I had to SLOW DOWN during meals (I’ve been treating every meal like a yoga practice!) Setting my fork down between bites, noticing my breath, staying present. Eating slowly is a tip that people give all the time, but one that really works if you actually do it!
I’ve also gone back to doing more cardio and running again. I never stopping running completely, but there was a period of time that I felt that little to no cardio was what I needed to solve my sometimes “bottomless pit” hunger… and now I realize that’s not the case. I’m still running LESS than I have in years past, but I’m also not using running or cardio as a means to burn calories and instead doing it for the pure enjoyment and health benefits of moving my body.

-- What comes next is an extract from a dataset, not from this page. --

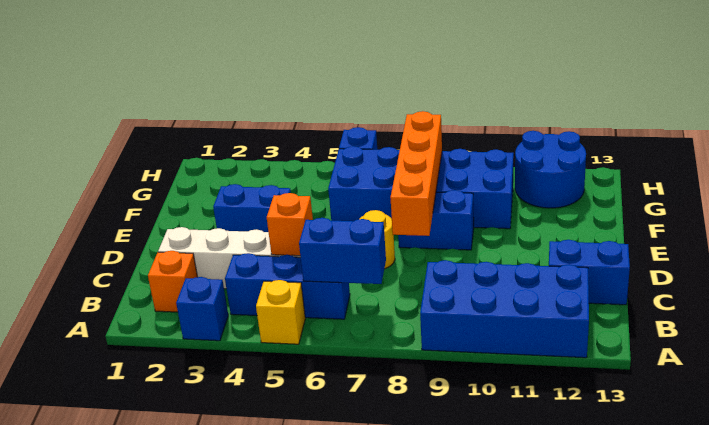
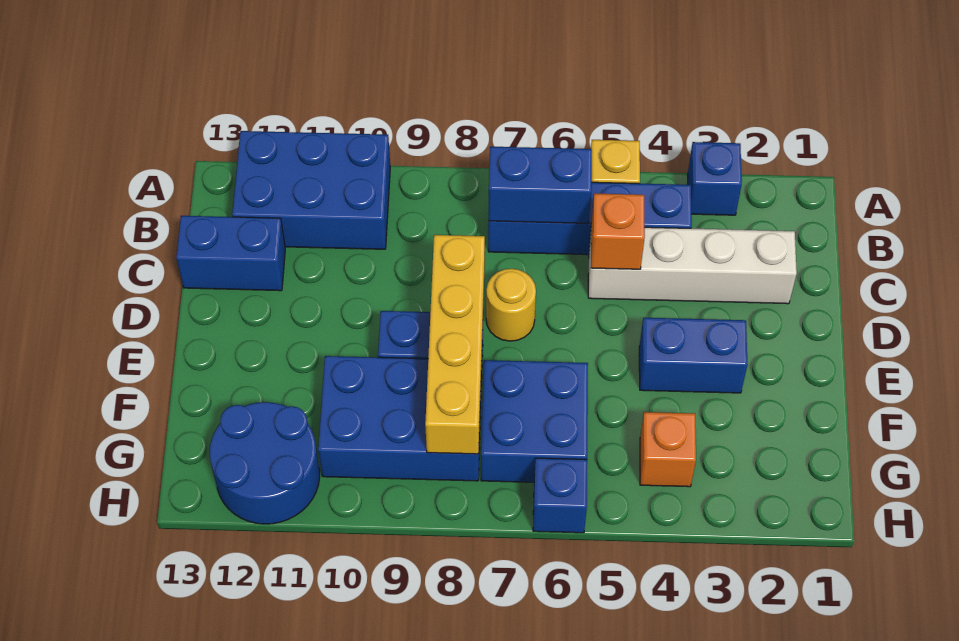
blue brick A9:B12 level 1 -> blue brick A10:B12 level 1
orange brick B2 level 1 -> orange brick G4 level 1
blue brick B4:B6 level 1 -> blue brick B4:B7 level 1
orange brick D8:G8 level 2 -> yellow brick D8:G8 level 2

The days of long cardio workouts are still gone. I’m currently enjoying two to three cardio-ish workouts a week, usually 25 – 35 minutes, depending on how much time I have and what the weather is like. I practice yoga every day with very little exception. Honestly, I’m just doing whatever feels easy and good – sometimes pushing myself feels good, but that’s ME (and if that’s not you, that’s OK! You do not have to run to be fit and healthy.)

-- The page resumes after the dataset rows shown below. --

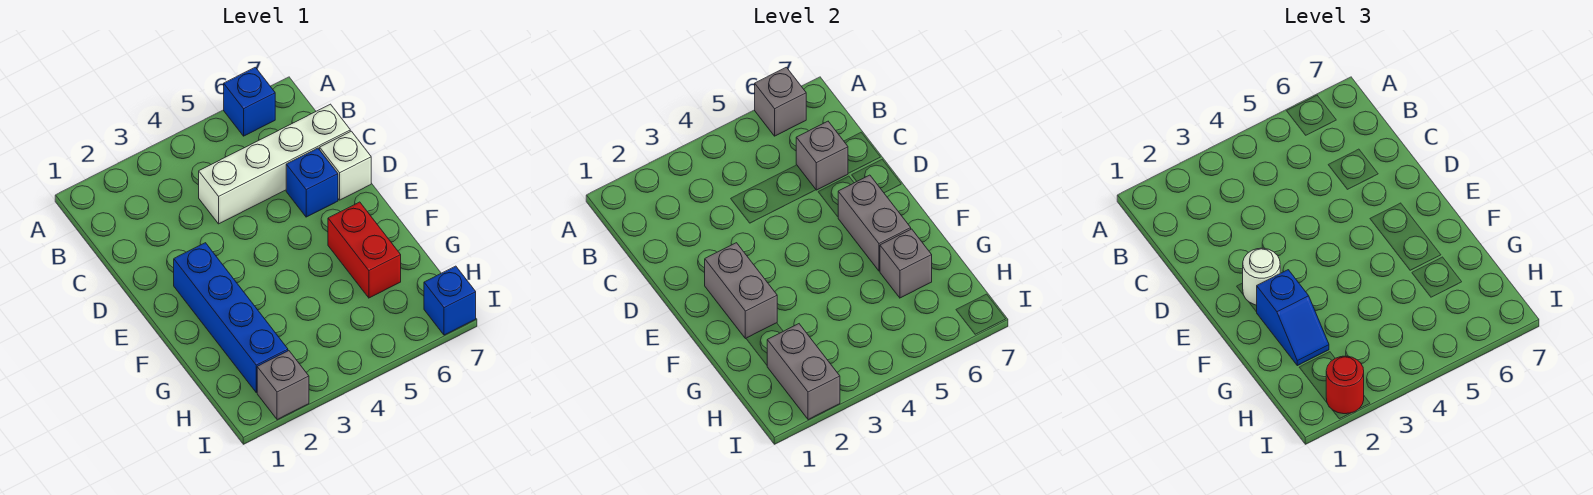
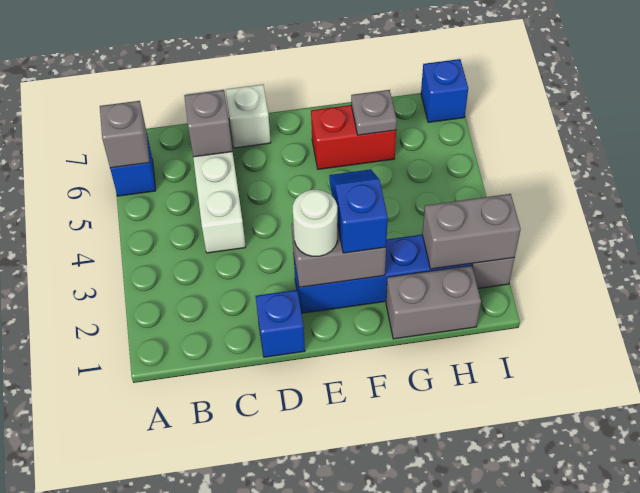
blue brick D6 level 1 -> blue brick D1 level 1
grey brick E6:F6 level 2 -> grey brick G1:H1 level 1
blue slope F2:G2 level 3 top F -> blue slope F2:F3 level 3 top 2
grey brick G6 level 2 -> grey plate G6 level 2
red round brick I2 level 3 -> none

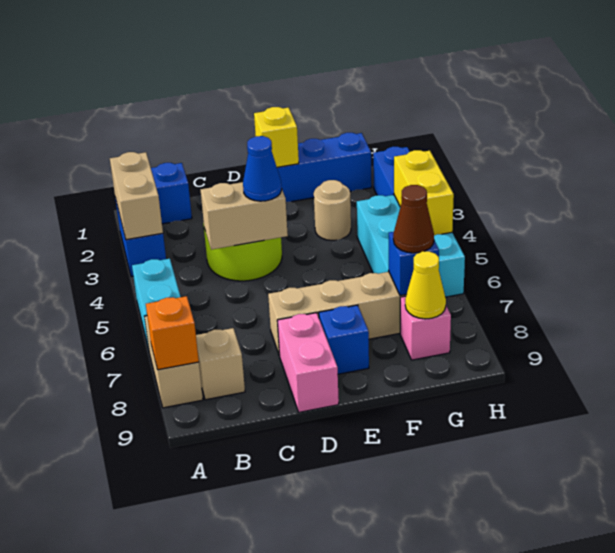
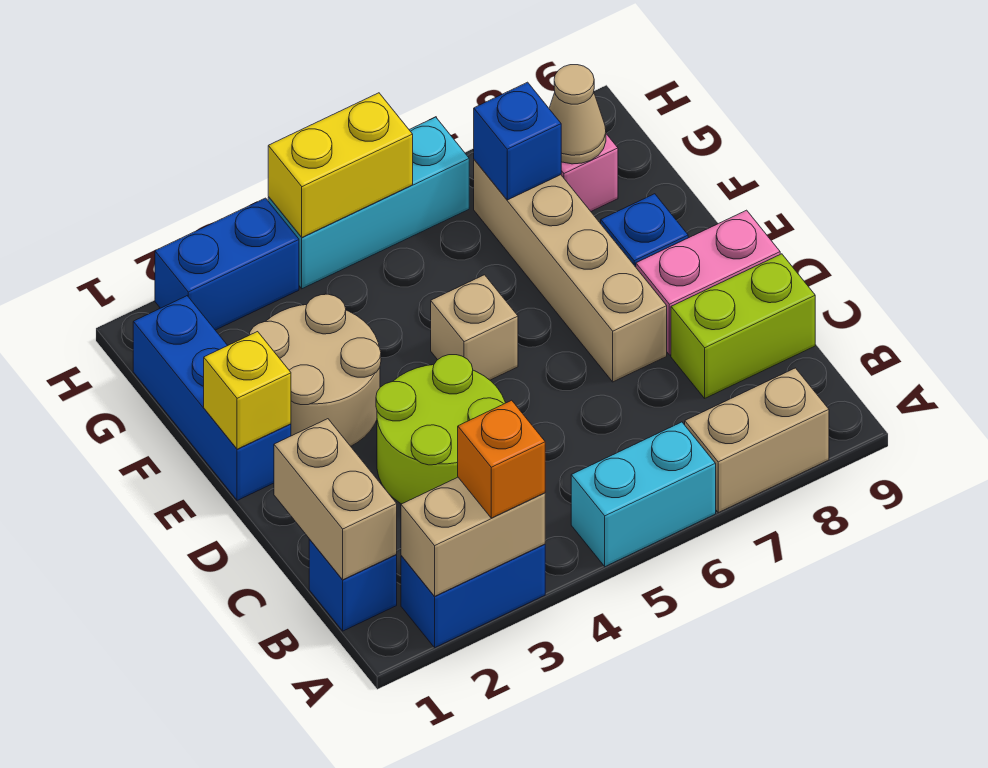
orange brick A8 level 2 -> orange brick A3 level 3
tan brick B8 level 1 -> tan brick E5 level 1
tan brick C4:D4 level 2 -> tan brick B1:C1 level 2
none -> lime brick C8:C9 level 1
blue cone D4 level 3 -> none
tan round brick F3 level 1 -> tan round brick E2:F3 level 1
cyan brick G4:H6 level 1 -> cyan brick H4:H6 level 1
brown cone G7 level 3 -> none
yellow cone G8 level 2 -> tan cone G8 level 2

Finally, I’ve let go of the numbers. I’m not after “10 or 15 pounds” of weight loss anymore, I’m focusing on how I feel – as cliche as that might sound. Yes, I still care about vanity pounds and the way that I look, but I’m no longer focused on a number, and I’m also getting better at recognizing that my outward appearance is not who I am inside. I haven’t been on the scale in months and GASP! The world is still turning! I don’t know what I weigh today, but I know my jeans fit better, I feel lighter on my feet and most importantly, more at peace with food than I have in quite a while.

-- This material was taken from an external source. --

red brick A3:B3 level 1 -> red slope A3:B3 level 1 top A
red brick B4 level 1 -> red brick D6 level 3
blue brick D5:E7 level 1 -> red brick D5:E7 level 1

If you made it this far, allow me to say thank you. Writing this post has been therapeutic as I put my thoughts together and in order. I’m sharing this for people to read in the hopes that it might give even one of you some insight into your own journey toward health and wellness, and at the very least, to know that you aren’t alone when it comes to inner struggle with food, eating and finding a healthy balance with exercise and fitness. Good luck to us all we make our way through this obstacle course called life.